> **Extracted page text data**
__________

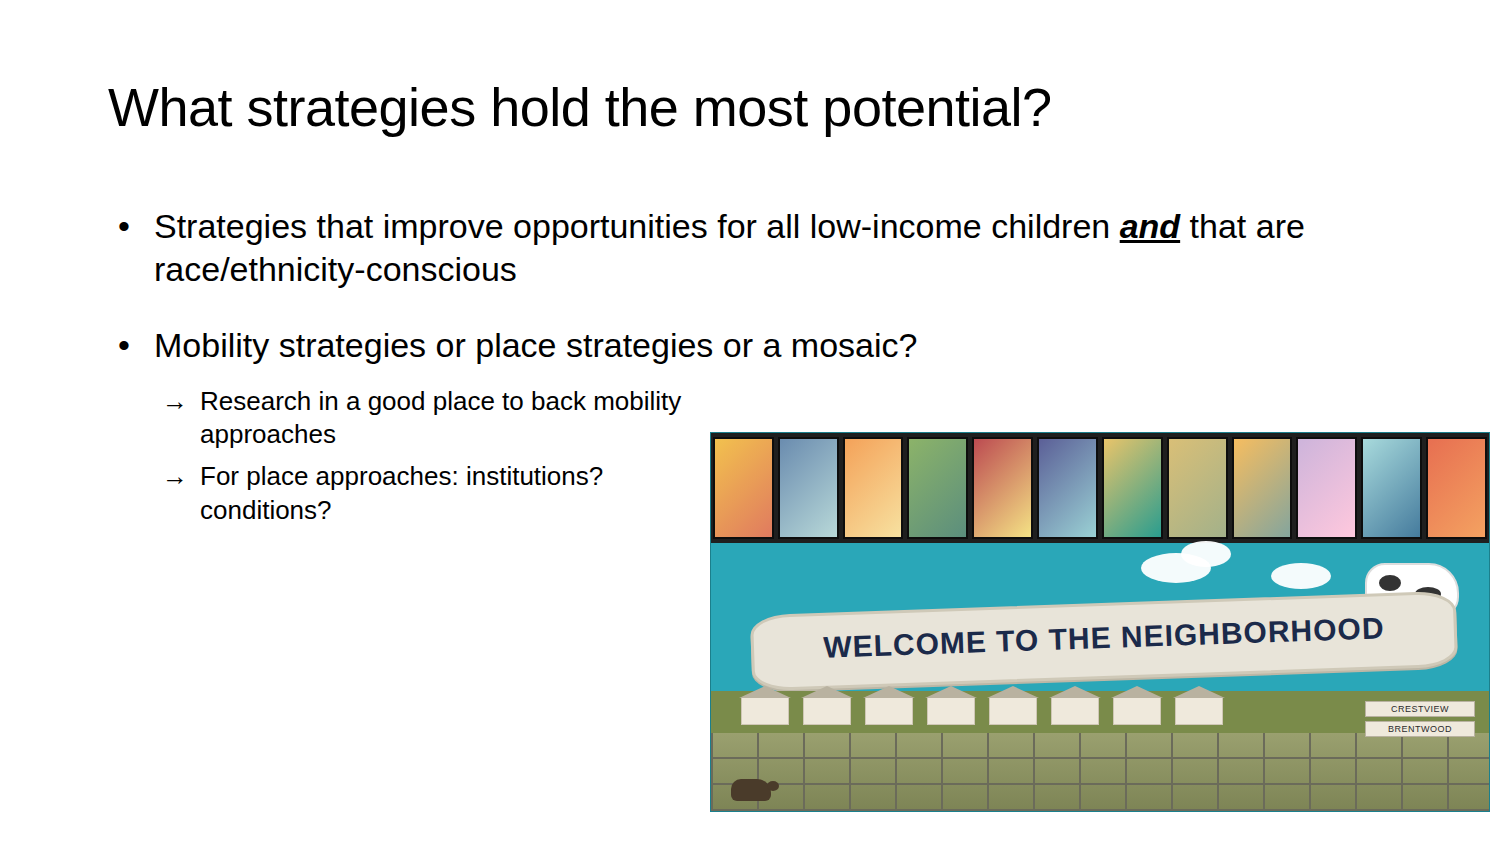What strategies hold the most potential?
Strategies that improve opportunities for all low-income children and that are race/ethnicity-conscious
Mobility strategies or place strategies or a mosaic?
Research in a good place to back mobility approaches
For place approaches: institutions? conditions?
WELCOME TO THE NEIGHBORHOOD
CRESTVIEW
BRENTWOOD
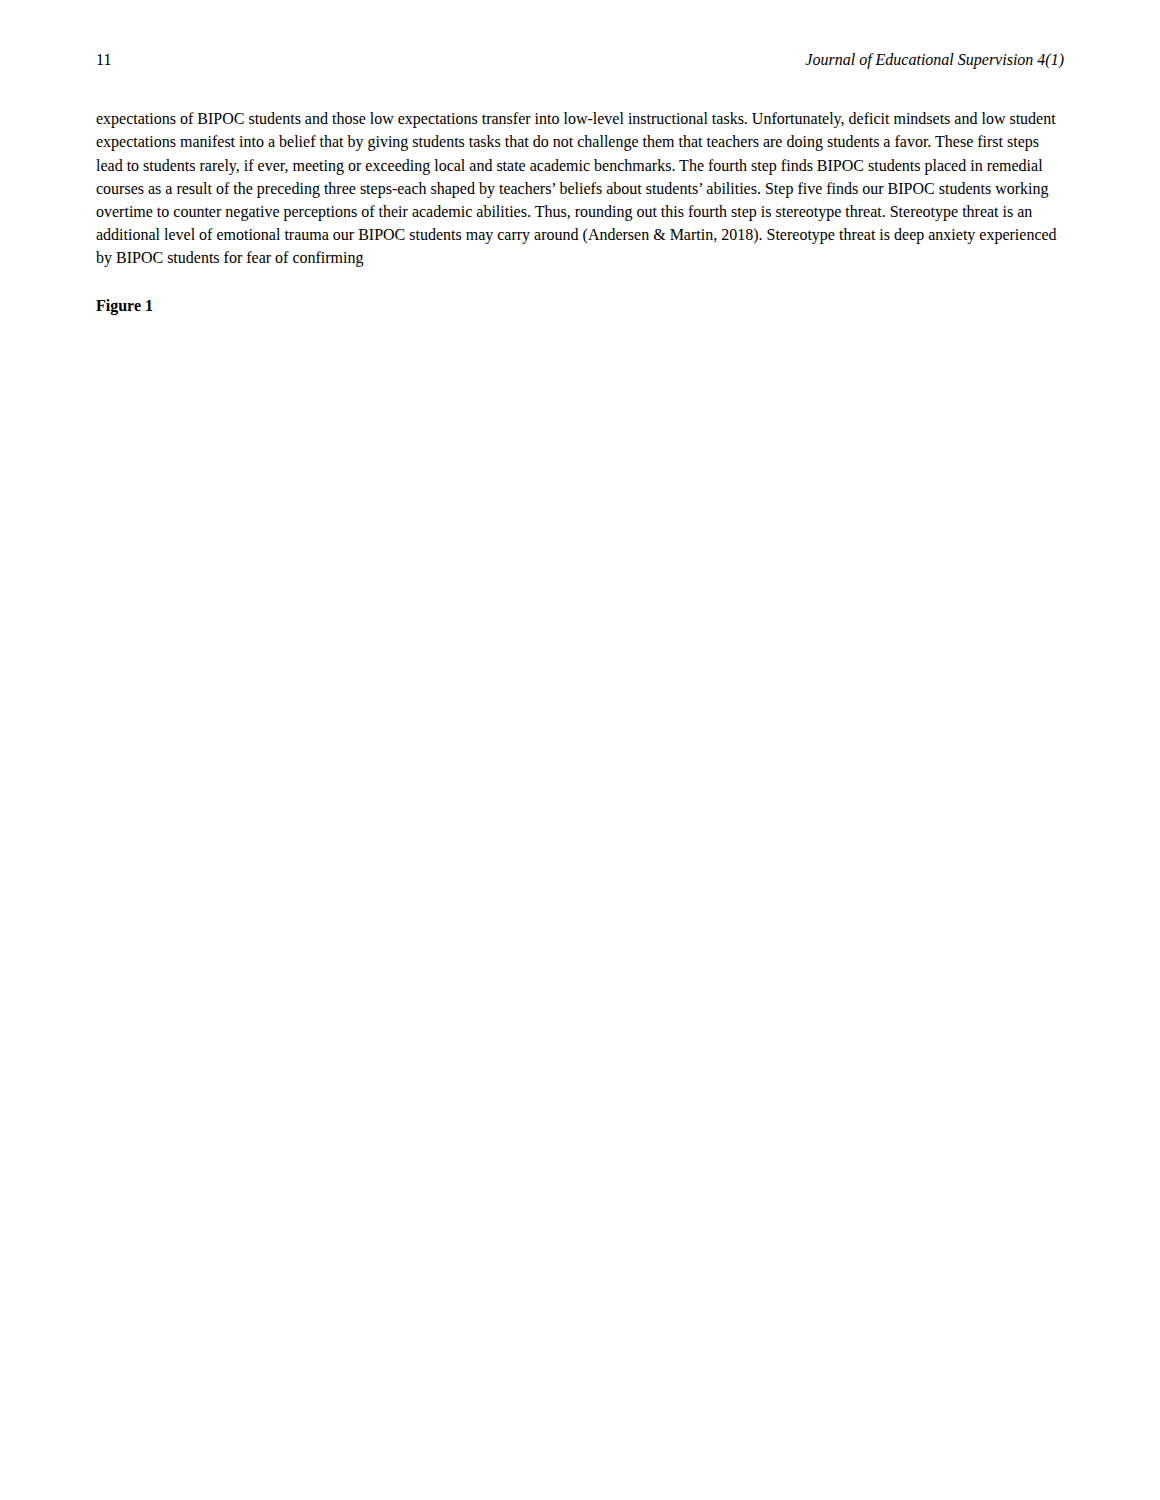11 Journal of Educational Supervision 4(1)
expectations of BIPOC students and those low expectations transfer into low-level instructional tasks. Unfortunately, deficit mindsets and low student expectations manifest into a belief that by giving students tasks that do not challenge them that teachers are doing students a favor. These first steps lead to students rarely, if ever, meeting or exceeding local and state academic benchmarks. The fourth step finds BIPOC students placed in remedial courses as a result of the preceding three steps-each shaped by teachers’ beliefs about students’ abilities. Step five finds our BIPOC students working overtime to counter negative perceptions of their academic abilities. Thus, rounding out this fourth step is stereotype threat. Stereotype threat is an additional level of emotional trauma our BIPOC students may carry around (Andersen & Martin, 2018). Stereotype threat is deep anxiety experienced by BIPOC students for fear of confirming
Figure 1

__________

> **EXERCISE DETAILS**
Please repeat the records above word for word, and do not include the pictures.

> **EXERCISE ANSWER**
What strategies hold the most potential?
Strategies that improve opportunities for all low-income children and that are race/ethnicity-conscious
Mobility strategies or place strategies or a mosaic?
Research in a good place to back mobility approaches
For place approaches: institutions? conditions?
WELCOME TO THE NEIGHBORHOOD
CRESTVIEW
BRENTWOOD
11 Journal of Educational Supervision 4(1)
expectations of BIPOC students and those low expectations transfer into low-level instructional tasks. Unfortunately, deficit mindsets and low student expectations manifest into a belief that by giving students tasks that do not challenge them that teachers are doing students a favor. These first steps lead to students rarely, if ever, meeting or exceeding local and state academic benchmarks. The fourth step finds BIPOC students placed in remedial courses as a result of the preceding three steps-each shaped by teachers’ beliefs about students’ abilities. Step five finds our BIPOC students working overtime to counter negative perceptions of their academic abilities. Thus, rounding out this fourth step is stereotype threat. Stereotype threat is an additional level of emotional trauma our BIPOC students may carry around (Andersen & Martin, 2018). Stereotype threat is deep anxiety experienced by BIPOC students for fear of confirming
Figure 1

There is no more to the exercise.